The Online Cable News says it had seen a video of Saifura Khorsa, a midwife with the International Committee of Red Cross wearing a white hijab as she was shot from behind.

The electronic publication also reports that it was reached by a spokesman for the insurgents who claimed they wrote and sent audio messages to the government about the captives but were ignored.

Punch reports that the sect also threatened to kill two other women abducted alongside Khorsa in March, 2018, as well as Leah Sharibu, the remaining Dapchi schoolgirl still in Boko Haram captivity.

According to the newspaper at least four soldiers, policemen and three humanitarian workers were killed in the attack which occurred in March.

Also in Nigeria, Sahara Reporters leads with the death of more than 100 people in floods across several Nigerian states following heavy rains which caused the Rivers Niger and Benue to overflow their banks.

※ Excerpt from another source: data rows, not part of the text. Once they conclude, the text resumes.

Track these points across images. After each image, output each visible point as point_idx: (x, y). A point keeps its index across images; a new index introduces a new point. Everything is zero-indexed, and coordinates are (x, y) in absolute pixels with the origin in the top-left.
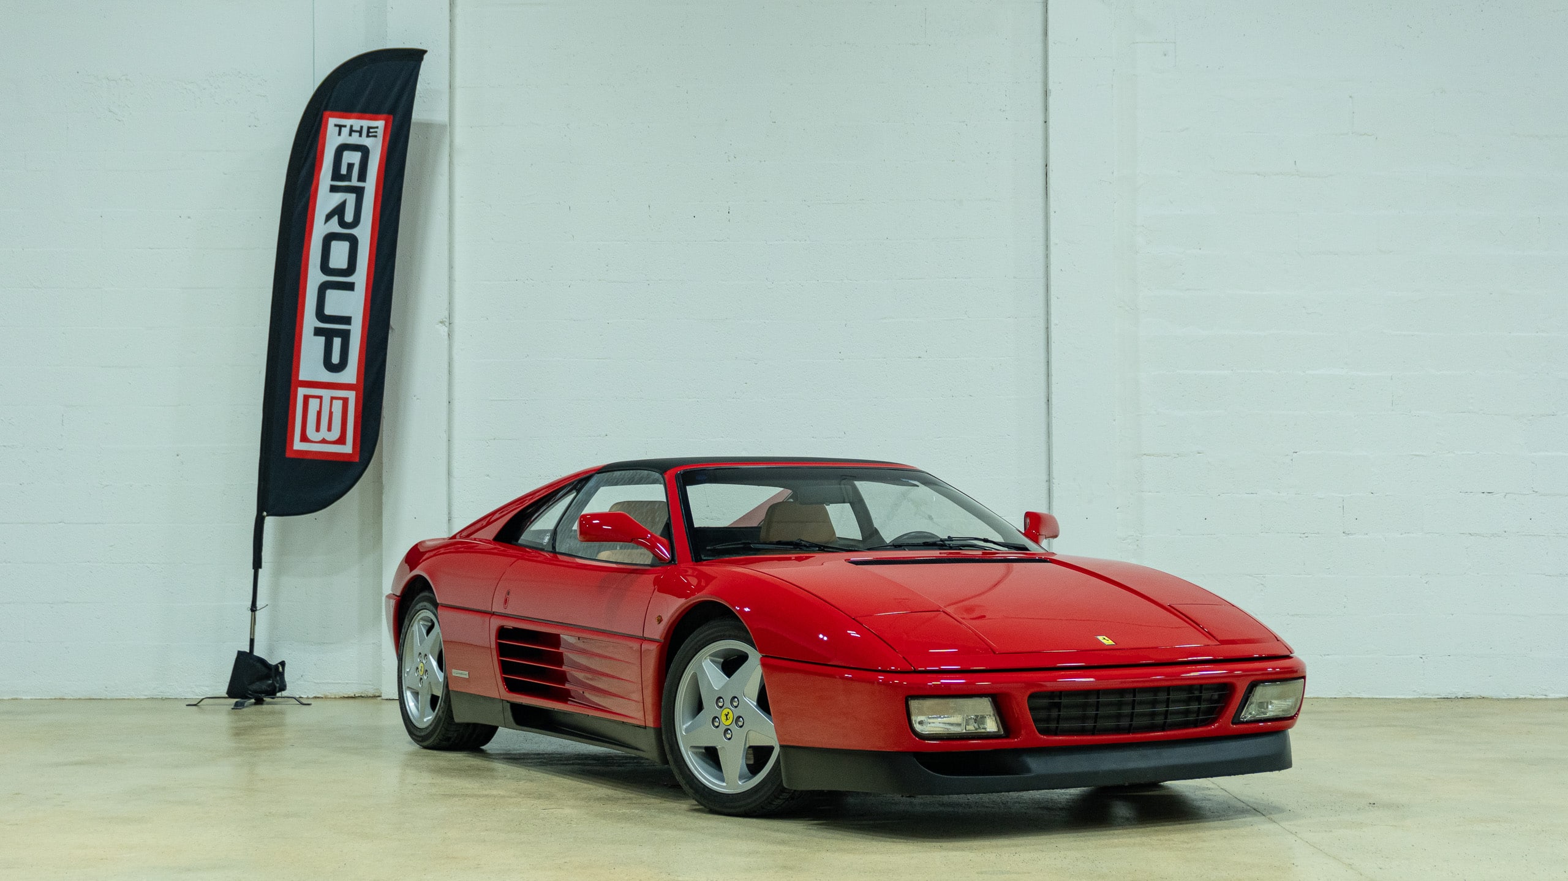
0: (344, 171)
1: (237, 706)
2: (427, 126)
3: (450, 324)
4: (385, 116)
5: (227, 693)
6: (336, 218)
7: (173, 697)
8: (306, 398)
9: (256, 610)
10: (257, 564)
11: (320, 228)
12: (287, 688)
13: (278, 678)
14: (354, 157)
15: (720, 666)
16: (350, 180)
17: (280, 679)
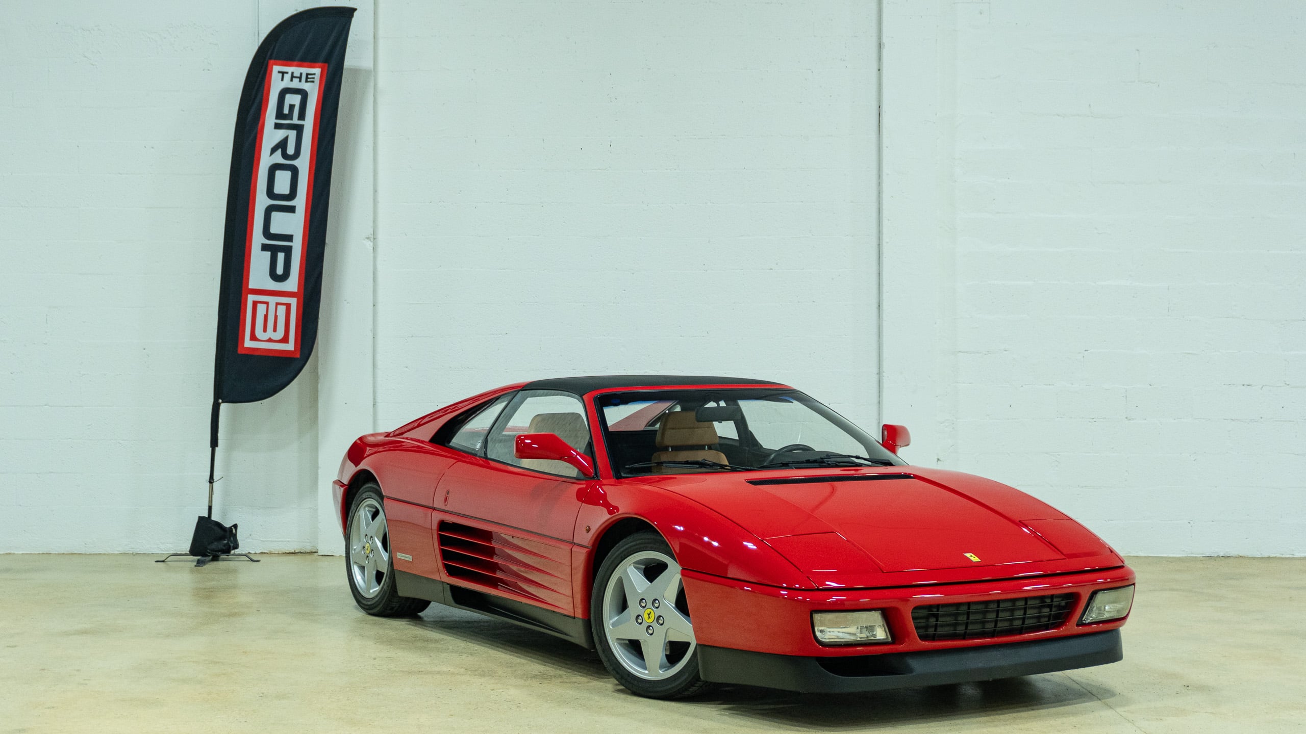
0: (286, 111)
1: (199, 563)
2: (356, 71)
3: (374, 239)
4: (320, 64)
5: (189, 552)
6: (279, 151)
7: (142, 553)
8: (255, 304)
9: (214, 482)
10: (214, 443)
11: (266, 160)
12: (240, 545)
13: (232, 539)
14: (295, 100)
15: (643, 573)
16: (291, 119)
17: (234, 539)
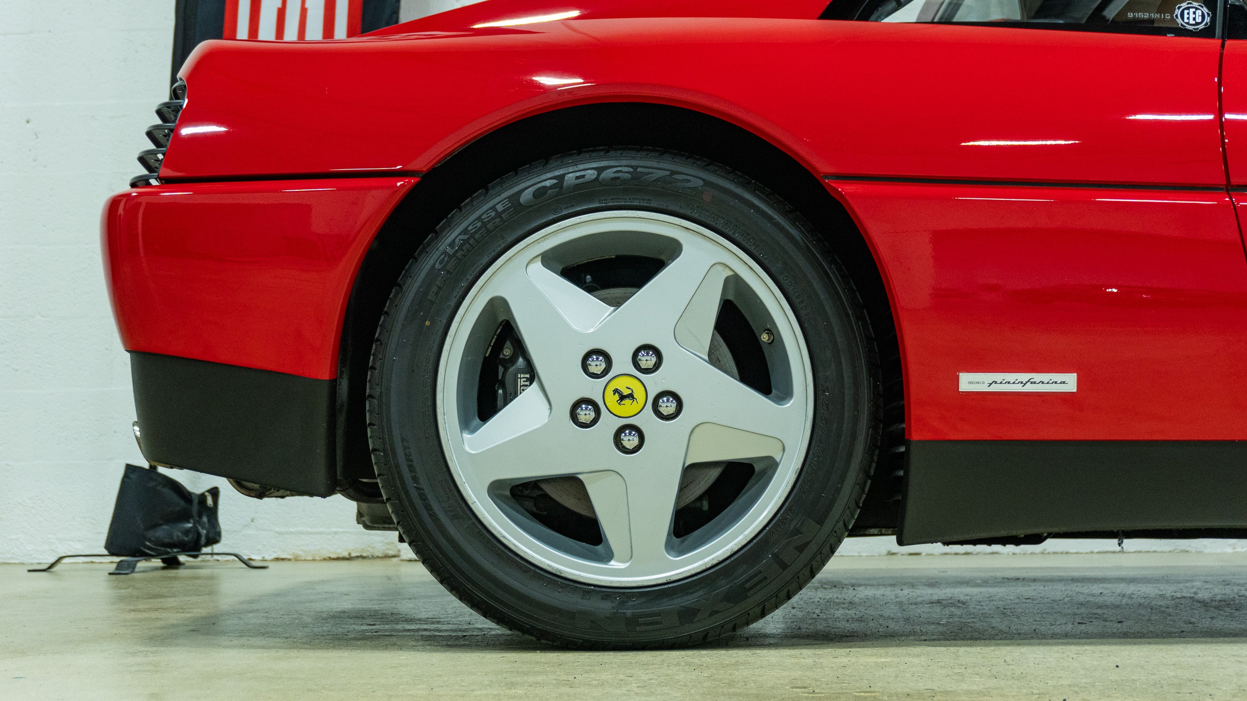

The newspaper reports that on Monday, the country's emergency management body NEMA, declared a national disaster in the affected states of Kogi, Niger, Anambra and Delta.

Sahara Reporters says 30 people went missing in Katsina State with Nigeria Hydrological Services Agency warning that the water level at the Benue and Niger rivers were close to the 2012 levels when more than 360 people were killed and more than two million displaced across 30 of Nigeria's 36 States.

Today's Daily Post has a big splash on the heavy sentence handed down on Monday to two accomplices of billionaire kidnapper Chukwudimeme Onwuamadike alias Evans by an Ikeja High court sitting in Lagos State on Monday.

The paper says that Kelvin Emenike Ukoh and Emeka Obasi, both in their thirties were jailed for 41 years for their role around the former kidnap kingpin, arrested at his mansion in Magodo area of Lagos in 2017.

Evans faces charges for a series of high-profile kidnappings, armed robberies and murders across the country.

Vanguard says his trial has been delayed by procedural wrangling and death threats against his lawyers.

In Kenya, the standoff between President Uhuru Kenyatta and lawmakers over tax increases in petroleum products worsened on Monday as more MPs joined the rebellion against the Presidential measure.

The Standard reports that three more MPs joined house members who want the eight percent  VAT hike either suspended for two years or scrapped altogether, so aas not to further punish Kenyans already struggling with the high cost of living.

According to the newspaper, opposition leader Raila Odinga and leaders of parties affiliated ti his National Super Alliance have backed President Uhuru's plan to sign the amended 2018 Finance Bill as he seeks money to fund his affordable housing project, which is part of his Big Four development agenda.

Odinga and Kenyatta are reportedly due to meet their respective party members today to try to dissuade MPs from vetoing the Presidential recommendation when the House takes a final vote on Thursday.

Lawmakers will need at least two-thirds majority - 233 members - to veto the President’s memorandum.

Daily Nation for its part reports that a section NASA and Jubilee MPs have vowed to shoot down the president’s tax plan ahead of their parliamentary group meeting on Tuesday.

According to the newspaper lawmakers are fired up and ready demonstrate that the National Assembly is an independent institution and not just an appendage of State House.

And in South Africa, The Sowetan takes up the recent controversy about the country's alarming crime rate in the wake of finding by the country's statistics agency that 56 people are murdered each day and the figures may have been doctored at times by the police for convenience.

In an editorial, the paper note the interesting development that Police Minister Beki Cele appeared clueless about the reason for the upsurge.

As it points out, the minister blamed the souring crime wave on a lack of policing, which he said was not on par with UN standards which urges countries to have one policeman to 220 citizens.

According to the Sowetan, Beki Cele sounded helpless when he spoke about failure in systems or glitches by law enforcement and described escalating violence as the result of poverty, with women at the receiving end of that barbed stick.